Stored items ▸
▼▼▼

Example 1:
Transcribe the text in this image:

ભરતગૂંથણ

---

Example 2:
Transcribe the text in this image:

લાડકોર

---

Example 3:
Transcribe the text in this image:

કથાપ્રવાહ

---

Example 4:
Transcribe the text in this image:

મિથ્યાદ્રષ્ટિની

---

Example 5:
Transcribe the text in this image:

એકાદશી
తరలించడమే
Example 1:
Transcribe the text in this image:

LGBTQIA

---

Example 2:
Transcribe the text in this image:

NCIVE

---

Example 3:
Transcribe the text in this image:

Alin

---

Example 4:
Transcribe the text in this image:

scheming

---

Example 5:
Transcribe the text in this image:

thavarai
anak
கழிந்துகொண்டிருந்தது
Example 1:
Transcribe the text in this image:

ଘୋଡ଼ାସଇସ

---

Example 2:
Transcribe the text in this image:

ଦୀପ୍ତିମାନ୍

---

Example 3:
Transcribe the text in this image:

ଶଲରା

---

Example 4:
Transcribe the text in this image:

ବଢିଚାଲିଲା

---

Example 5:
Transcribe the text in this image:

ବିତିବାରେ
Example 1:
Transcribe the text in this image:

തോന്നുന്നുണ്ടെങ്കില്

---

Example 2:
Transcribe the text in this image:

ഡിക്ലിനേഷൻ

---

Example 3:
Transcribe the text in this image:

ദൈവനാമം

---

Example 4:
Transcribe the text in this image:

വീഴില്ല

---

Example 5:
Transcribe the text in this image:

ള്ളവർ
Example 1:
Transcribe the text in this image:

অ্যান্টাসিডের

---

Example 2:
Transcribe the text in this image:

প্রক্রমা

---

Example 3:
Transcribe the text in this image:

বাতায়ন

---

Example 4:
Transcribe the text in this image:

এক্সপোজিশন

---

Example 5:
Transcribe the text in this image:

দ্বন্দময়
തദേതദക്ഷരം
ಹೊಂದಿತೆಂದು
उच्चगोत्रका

▲▲▲

TASK DIRECTIONS ▸
Once you have read the records above, write them out again exactly.

WRITTEN SOLUTION ▸
Example 1:
Transcribe the text in this image:

ભરતગૂંથણ

---

Example 2:
Transcribe the text in this image:

લાડકોર

---

Example 3:
Transcribe the text in this image:

કથાપ્રવાહ

---

Example 4:
Transcribe the text in this image:

મિથ્યાદ્રષ્ટિની

---

Example 5:
Transcribe the text in this image:

એકાદશી
తరలించడమే
Example 1:
Transcribe the text in this image:

LGBTQIA

---

Example 2:
Transcribe the text in this image:

NCIVE

---

Example 3:
Transcribe the text in this image:

Alin

---

Example 4:
Transcribe the text in this image:

scheming

---

Example 5:
Transcribe the text in this image:

thavarai
anak
கழிந்துகொண்டிருந்தது
Example 1:
Transcribe the text in this image:

ଘୋଡ଼ାସଇସ

---

Example 2:
Transcribe the text in this image:

ଦୀପ୍ତିମାନ୍

---

Example 3:
Transcribe the text in this image:

ଶଲରା

---

Example 4:
Transcribe the text in this image:

ବଢିଚାଲିଲା

---

Example 5:
Transcribe the text in this image:

ବିତିବାରେ
Example 1:
Transcribe the text in this image:

തോന്നുന്നുണ്ടെങ്കില്

---

Example 2:
Transcribe the text in this image:

ഡിക്ലിനേഷൻ

---

Example 3:
Transcribe the text in this image:

ദൈവനാമം

---

Example 4:
Transcribe the text in this image:

വീഴില്ല

---

Example 5:
Transcribe the text in this image:

ള്ളവർ
Example 1:
Transcribe the text in this image:

অ্যান্টাসিডের

---

Example 2:
Transcribe the text in this image:

প্রক্রমা

---

Example 3:
Transcribe the text in this image:

বাতায়ন

---

Example 4:
Transcribe the text in this image:

এক্সপোজিশন

---

Example 5:
Transcribe the text in this image:

দ্বন্দময়
തദേതദക്ഷരം
ಹೊಂದಿತೆಂದು
उच्चगोत्रका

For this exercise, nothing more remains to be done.